> Instructions for the task
Reproduce the material below word for word, leaving out the pictures.

------ Material shown ------

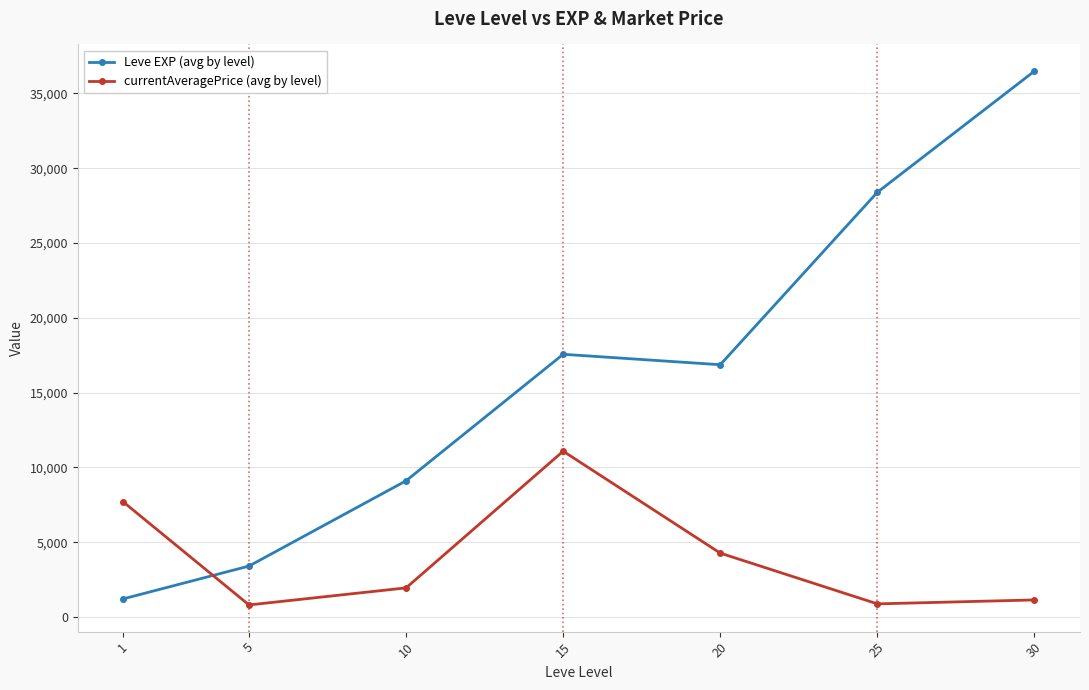

At which category does currentAveragePrice (avg by level) reach its first local valley?

5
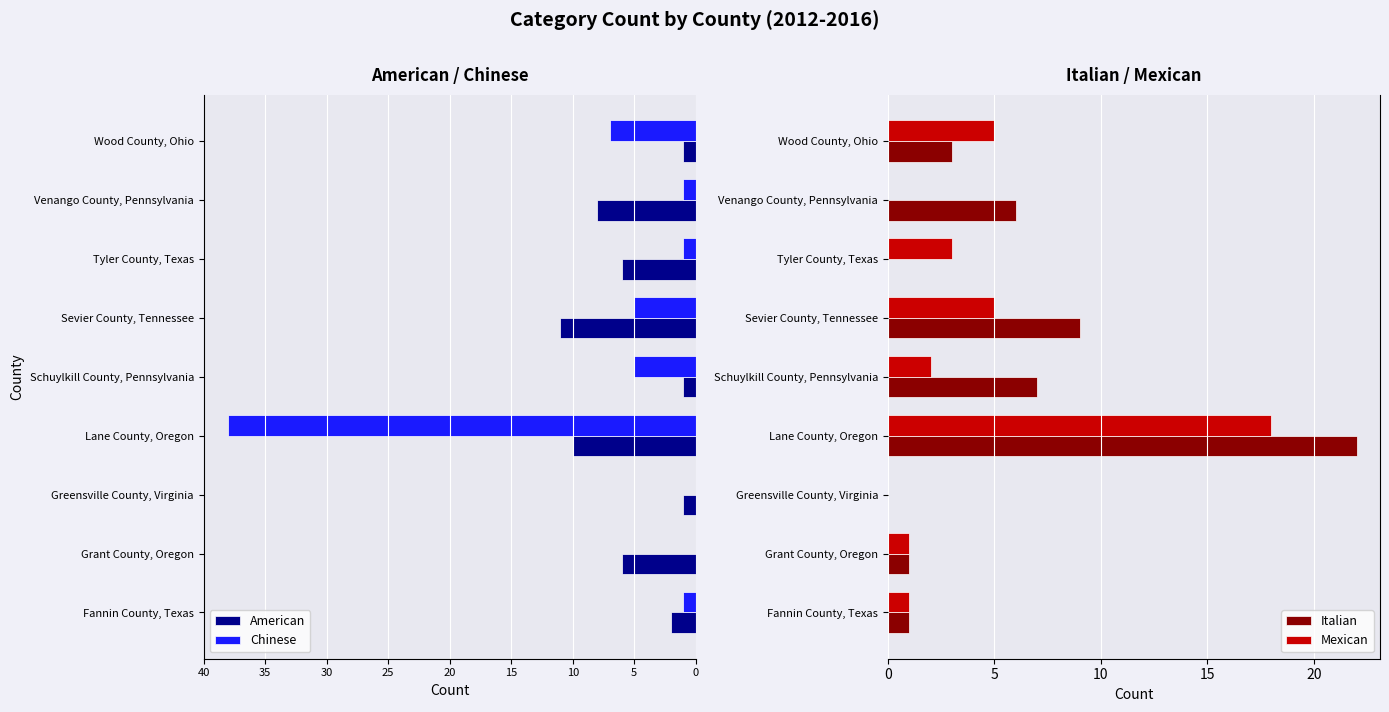

Which series has the largest range (max minus min)?

Chinese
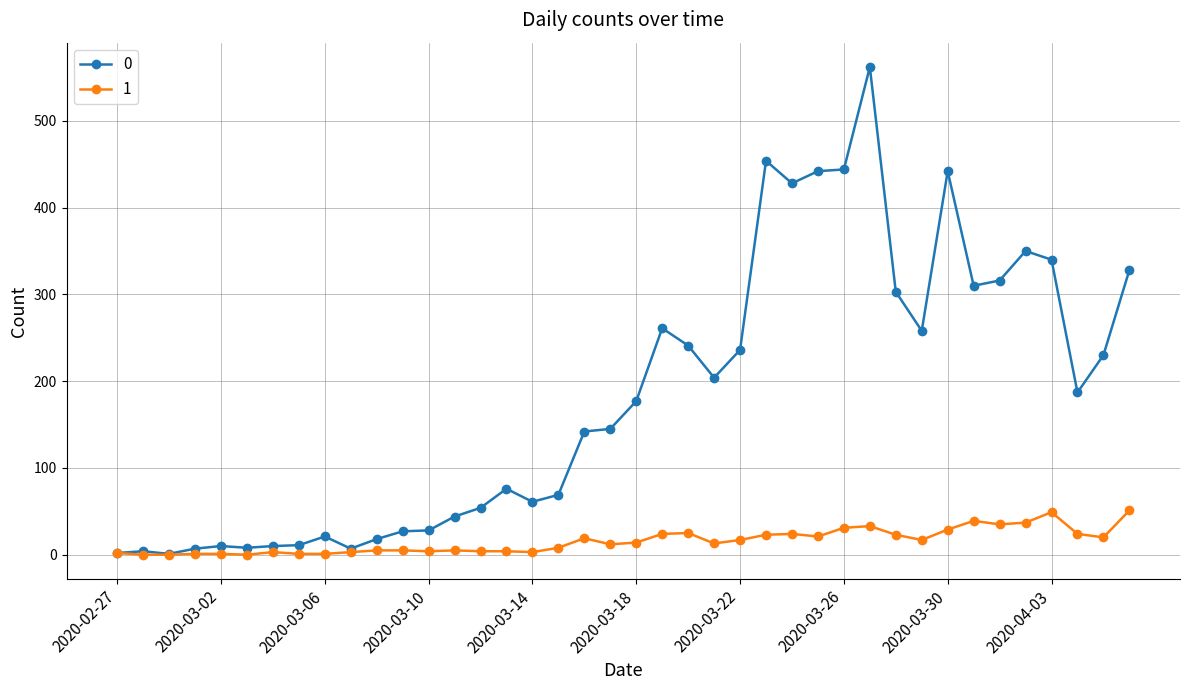

What is the maximum value shown in the chart?

562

------

> Expected answer
At which category does currentAveragePrice (avg by level) reach its first local valley?

5

Which series has the largest range (max minus min)?

Chinese

What is the maximum value shown in the chart?

562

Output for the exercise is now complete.